Questioned by Agence France Presse, the ICRC said it "shared the frustration" of kyiv. "We know that behind this lies the anxiety of families not knowing the fate of their loved ones," said an ICRC spokesman. “We reiterate that we will never stop demanding access to all prisoners of war until we can see them repeatedly, wherever they are detained,” he said. Last Friday, the ICRC had already called for "immediate and unhindered" access to thousands of prisoners of war from the conflict in Ukraine, whom it has not yet been able to visit.

Kevin McCarthy, the leader of the Republicans in the lower house of Congress, warned on Tuesday that his party would not sign a "blank check" to Ukraine if it wins, as the polls predict, the majority of seats in the House of Representatives in the US midterm elections. "I think we're going to end up in a recession and we're not going to write a blank check to Ukraine. It's not possible," McCarthy told the political news site Punchbowl News.

If congressional support for Ukrainian defense funding, so far largely consensual, were to dwindle, this points to difficulties ahead for Kyiv. Since Russia's invasion of Ukraine began on February 24, Joe Biden's government has released $17.6 billion in military aid to Ukraine, with bipartisan agreement in Congress, although some of the Republicans' right-wing aide protested. Almost all of the Republican representatives voted in September against a law of massive investments of 12.3 billion dollars, including 3 billion in military aid to Ukraine in the form of armaments, various supplies and payment of salaries of Ukrainian soldiers. The law, however, passed with the support of all Democrats.
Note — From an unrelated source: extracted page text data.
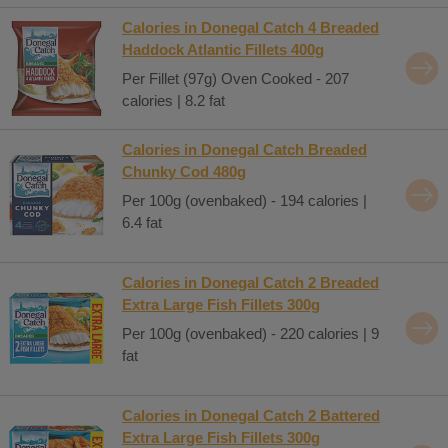
Calories in Donegal Catch 4 Breaded
Haddock Atlantic Fillets 400g
Per Fillet (97g) Oven Cooked - 207
calories | 8.2 fat
Calories in Donegal Catch Breaded
Chunky Cod 480g
Per 100g (ovenbaked) - 194 calories |
6.4 fat
Calories in Donegal Catch 2 Breaded
Extra Large Fish Fillets 300g
Per 100g (ovenbaked) - 220 calories | 9
fat
Calories in Donegal Catch 2 Battered
Extra Large Fish Fillets 300g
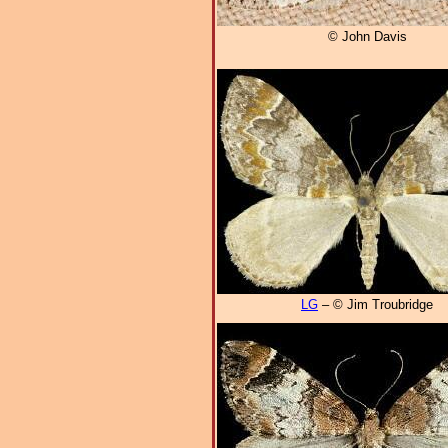
© John Davis
LG
– © Jim Troubridge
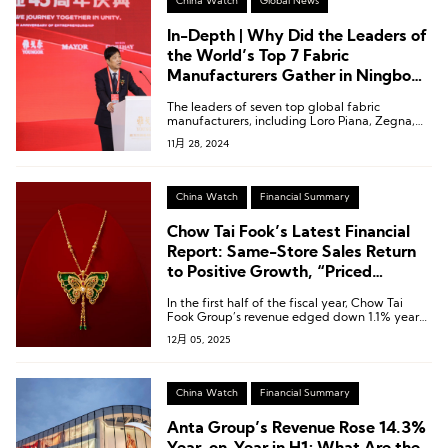
China Watch
Global News
In-Depth | Why Did the Leaders of
the World’s Top 7 Fabric
Manufacturers Gather in Ningbo
for This Company?
The leaders of seven top global fabric
manufacturers, including Loro Piana, Zegna,
Colombo, and Piacenza, flew from various
11月 28, 2024
countries to Ningbo, China, and gathered
around the same table in a rare meeting.
China Watch
Financial Summary
Chow Tai Fook’s Latest Financial
Report: Same-Store Sales Return
to Positive Growth, “Priced
Jewellery” Revenue Up 9.3%
In the first half of the fiscal year, Chow Tai
Fook Group’s revenue edged down 1.1% year-
on-year to HKD 38.986 billion [USD 5.00
12月 05, 2025
billion].
China Watch
Financial Summary
Anta Group’s Revenue Rose 14.3%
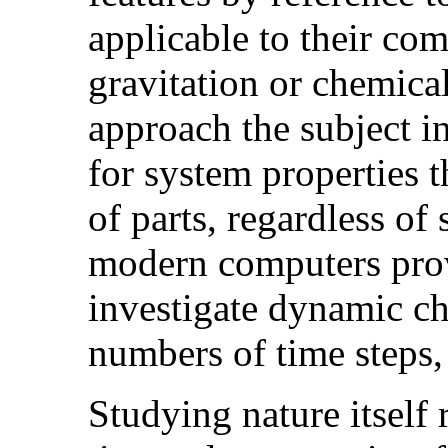
applicable to their co
gravitation or chemica
approach the subject in
for system properties t
of parts, regardless of s
modern computers prove
investigate dynamic ch
numbers of time steps,
Studying nature itself 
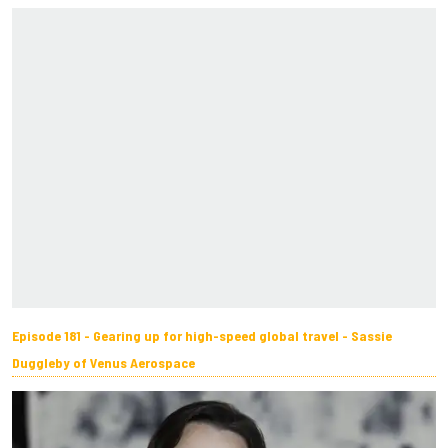
Episode 181 - Gearing up for high-speed global travel - Sassie
Duggleby of Venus Aerospace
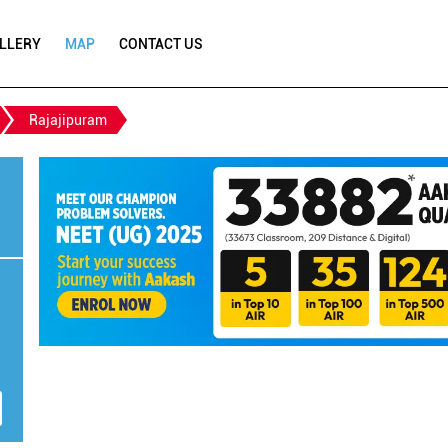
LLERY
MAP
CONTACT US
Rajajipuram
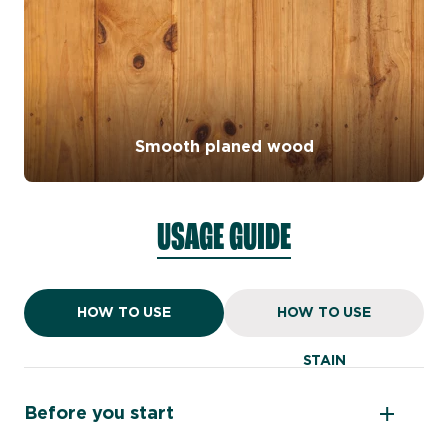
Smooth planed wood
USAGE GUIDE
HOW TO USE
HOW TO USE
PAINT
STAIN
Before you start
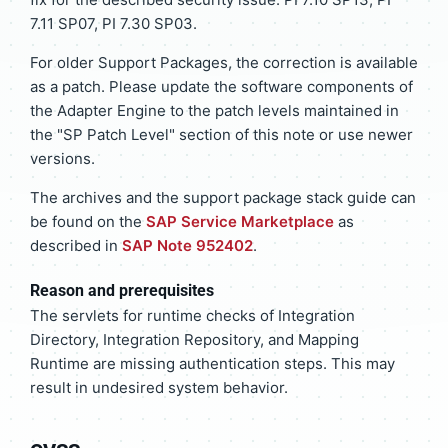
7.11 SP07, PI 7.30 SP03.
For older Support Packages, the correction is available
as a patch. Please update the software components of
the Adapter Engine to the patch levels maintained in
the "SP Patch Level" section of this note or use newer
versions.
The archives and the support package stack guide can
be found on the
SAP Service Marketplace
as
described in
SAP Note 952402
.
Reason and prerequisites
The servlets for runtime checks of Integration
Directory, Integration Repository, and Mapping
Runtime are missing authentication steps. This may
result in undesired system behavior.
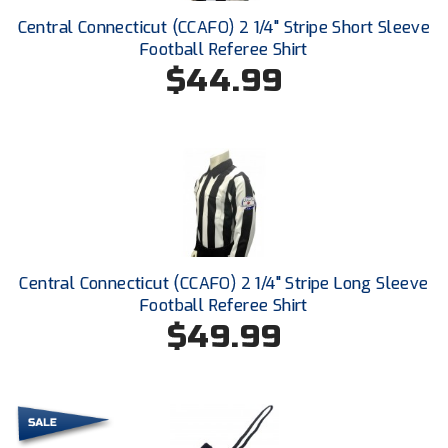
Central Connecticut (CCAFO) 2 1/4" Stripe Short Sleeve
HBCU Athletic Conference Baseball
Football Referee Shirt
$44.99
Heart of America Athletic Conference Baseball
Heart of America Athletic Conference Softball
Illinois High School Association
Indiana High School Athletic Association
Interstate Baseball Umpires Association
Central Connecticut (CCAFO) 2 1/4" Stripe Long Sleeve
Football Referee Shirt
Iowa High School Athletic Association
$49.99
Iowa Girls High School Athletic Union
Ivy League Baseball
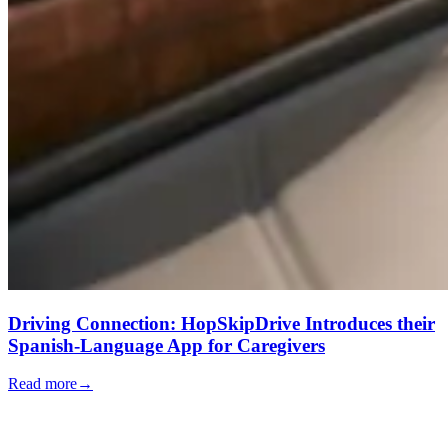
Driving Connection: HopSkipDrive Introduces their
Spanish-Language App for Caregivers
Read more
→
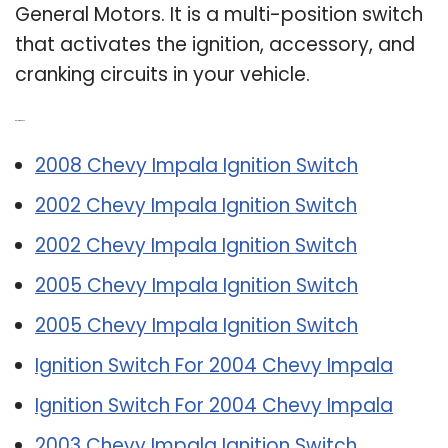
General Motors. It is a multi-position switch
that activates the ignition, accessory, and
cranking circuits in your vehicle.
Related Post:
2008 Chevy Impala Ignition Switch
2002 Chevy Impala Ignition Switch
2002 Chevy Impala Ignition Switch
2005 Chevy Impala Ignition Switch
2005 Chevy Impala Ignition Switch
Ignition Switch For 2004 Chevy Impala
Ignition Switch For 2004 Chevy Impala
2003 Chevy Impala Ignition Switch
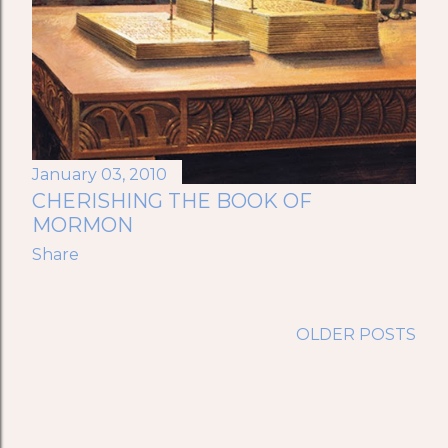
January 03, 2010
CHERISHING THE BOOK OF
MORMON
Share
OLDER POSTS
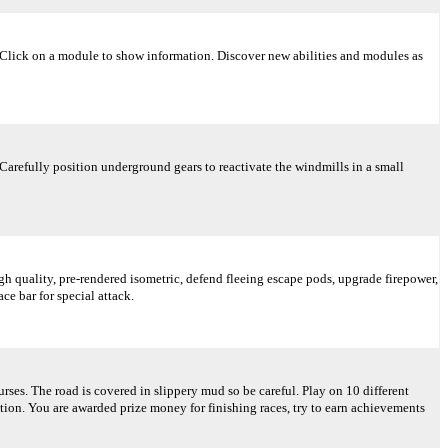
 Click on a module to show information. Discover new abilities and modules as
 Carefully position underground gears to reactivate the windmills in a small
gh quality, pre-rendered isometric, defend fleeing escape pods, upgrade firepower,
ce bar for special attack.
rses. The road is covered in slippery mud so be careful. Play on 10 different
ition. You are awarded prize money for finishing races, try to earn achievements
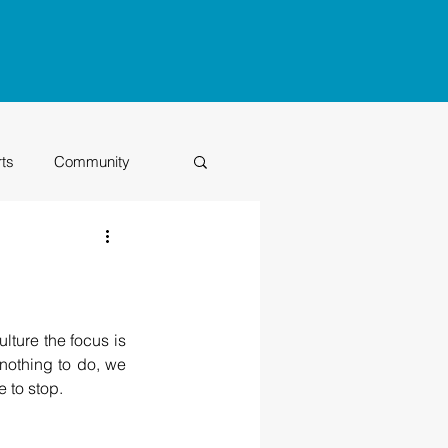
rts
Community
Class of 2026
lture the focus is 
nothing to do, we 
 to stop.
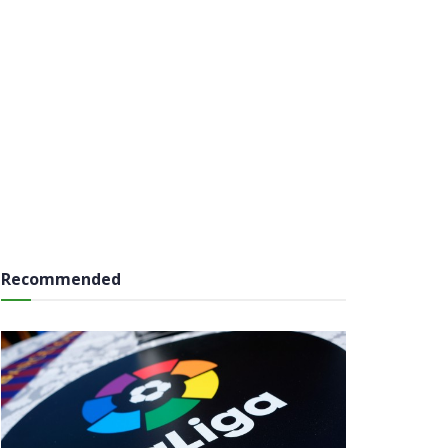
Recommended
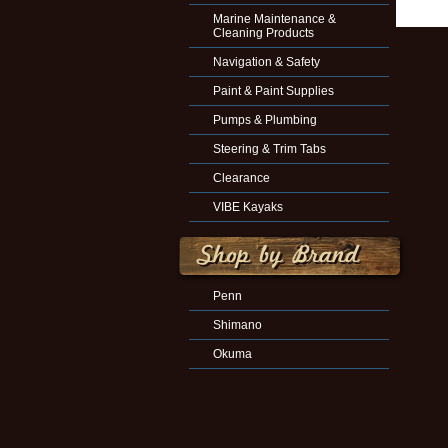
Marine Maintenance &
Cleaning Products
Navigation & Safety
Paint & Paint Supplies
Pumps & Plumbing
Steering & Trim Tabs
Clearance
VIBE Kayaks
Penn
Shimano
Okuma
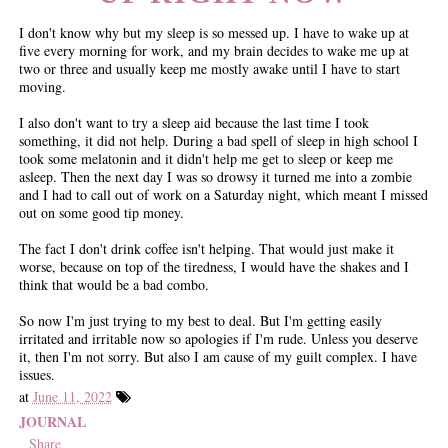
I don't know why but my sleep is so messed up. I have to wake up at
five every morning for work, and my brain decides to wake me up at
two or three and usually keep me mostly awake until I have to start
moving.
I also don't want to try a sleep aid because the last time I took
something, it did not help. During a bad spell of sleep in high school I
took some melatonin and it didn't help me get to sleep or keep me
asleep. Then the next day I was so drowsy it turned me into a zombie
and I had to call out of work on a Saturday night, which meant I missed
out on some good tip money.
The fact I don't drink coffee isn't helping. That would just make it
worse, because on top of the tiredness, I would have the shakes and I
think that would be a bad combo.
So now I'm just trying to my best to deal. But I'm getting easily
irritated and irritable now so apologies if I'm rude. Unless you deserve
it, then I'm not sorry. But also I am cause of my guilt complex. I have
issues.
at
June 11, 2022
JOURNAL
Share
Russia will likely need two to four years to rebuild its armed forces to pre-war levels in Ukraine, Estonia's defense minister said on Tuesday, urging continued pressure on Moscow. During a trip to Washington, Hanno Pevkur predicted a long conflict and urged the West to stand with the Ukrainians until they achieve victory for "the free world".

“The consensus, more or less, is that it will take Russia two to four years to restore some capabilities or even capabilities similar to what it had” before the war, Estonian minister told roundtable in front of the press. Hanno Pevkur claims to have learned that the Russian arsenal had shrunk to the point that Russian forces were using the S-300 air defense system like ordinary missiles, and that some Russian shells were exploding before they even reached their target , due to their age.

Hanno Pevkur further warned reporters that Moscow still has the ability to carry out attacks, including on NATO members such as Estonia.